> [Parts of the exercise]:
• 1. In the forum thread about feeding restaurant staff, what did clarice put the bagels in?
• 2. List every dish idea that appears in the bulleted list in the first post of the forum thread about feeding restaurant staff.
• 3. Carry on the forum thread about feeding restaurant staff, picking up after its last sentence.

> [Page extract]:
►

From there I start using what I have. Making things in one or two pots is super fast and easy clean up.

Ragu of anything
Tacos with whatever
Salads
Pastas

With a good sauce you can throw all your left overs in and done. 

TOrtillas, pasta, lettuce, and rice are cheap.


----------



## clarice

Any puree can have cream put in it and any cream mixture or puree can have pasta added to become a pasta sauce.  Any pasta can be topped with any veg and left over meat.  Staff love sandwiches.  If I only made sandwiches they would be happy campers.  Sandwiches I have done in the past are left over roast beef, left over fish baked and flaked and used like a home cook would use canned tuna, caramelized onion garlic butter and cheese was a huge hit too.  I put it on bagels and put the bagels in a panini press.  Hummus and poached mushrooms sandwiches.  If you don't know how to make a descent dressing by hand, learn now. Any left over quinois, lentil, couscous or barley can be turned into a salad with some added veg.  Roasted or otherwise.  I hope these ideas will get you started!  Good luck!


----------



## rambo

Once had a bartender complain that he didn't get enough meat in family meal at a small establishment I worked at years ago. I flashed a smile and dropped a clean side-towel in a saute pan, covered it with tomato sauce and mozz cheese... 5 minutes later he was offered a beautiful something something "parmesan" That was the end of staff complaints...

◄

(Data records)
►

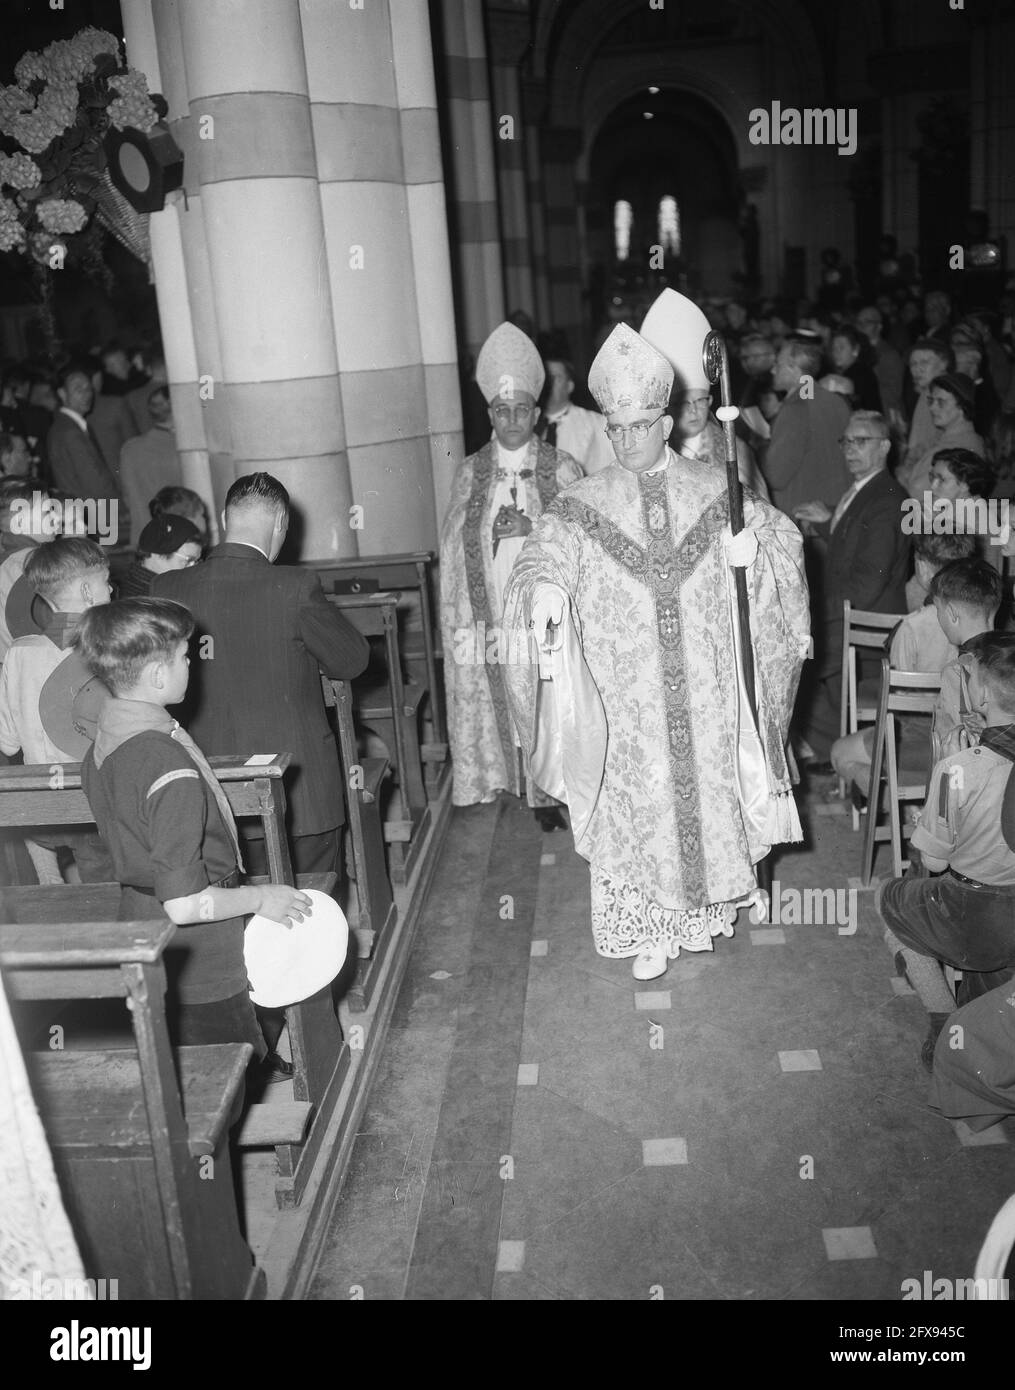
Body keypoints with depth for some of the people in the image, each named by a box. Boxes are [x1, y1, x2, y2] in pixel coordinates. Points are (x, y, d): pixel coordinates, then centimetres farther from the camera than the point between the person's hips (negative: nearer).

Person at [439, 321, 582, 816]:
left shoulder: (562, 468, 4)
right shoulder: (469, 473, 8)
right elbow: (453, 549, 6)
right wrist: (459, 624, 1)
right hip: (493, 615, 1)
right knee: (510, 705, 2)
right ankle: (538, 792, 14)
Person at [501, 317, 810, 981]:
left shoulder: (715, 491, 3)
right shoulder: (583, 505, 0)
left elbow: (781, 533, 7)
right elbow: (542, 555, -10)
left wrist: (753, 547, -15)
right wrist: (545, 585, -33)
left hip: (707, 690, 1)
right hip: (628, 695, -1)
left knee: (709, 789, 10)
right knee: (640, 801, 5)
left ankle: (704, 909, 31)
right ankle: (653, 928, 20)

◄

> [Answer section]:
• 1. A panini press.

• 2. Ragu of anything, tacos with whatever, salads, and pastas.

• 3.
----------



## jimmy lauria26

Everybody has different taste. however, dealing with a staff meal my recommendation woud be to keep it general use ingredients and flavors that most people are familiar with. In other words you would not use left over tuna to make tuna tar-tare for a staff meal. however, tuna salad would be more appropriate. pasta dish would also be appropriate since most people enjoy Italian food, but then again keep it simple use a basic tomato sauce not aglio olio or a cream base sauce. French fries are economical and make a great side. Chicken is another good choice since that can be boied and used as a salad or grilled or fried for a platter. remember go back to basics keep the dish simple and familiar and your staff will love you.


----------



## jucu

Lol did similar thing but


Rambo said:


> Once had a bartender complain that he didn't get enough meat in family meal at a small establishment I worked at years ago. I flashed a smile and dropped a clean side-towel in a saute pan, covered it with tomato sauce and mozz cheese... 5 minutes later he was offered a beautiful something something "parmesan" That was the end of staff complaints...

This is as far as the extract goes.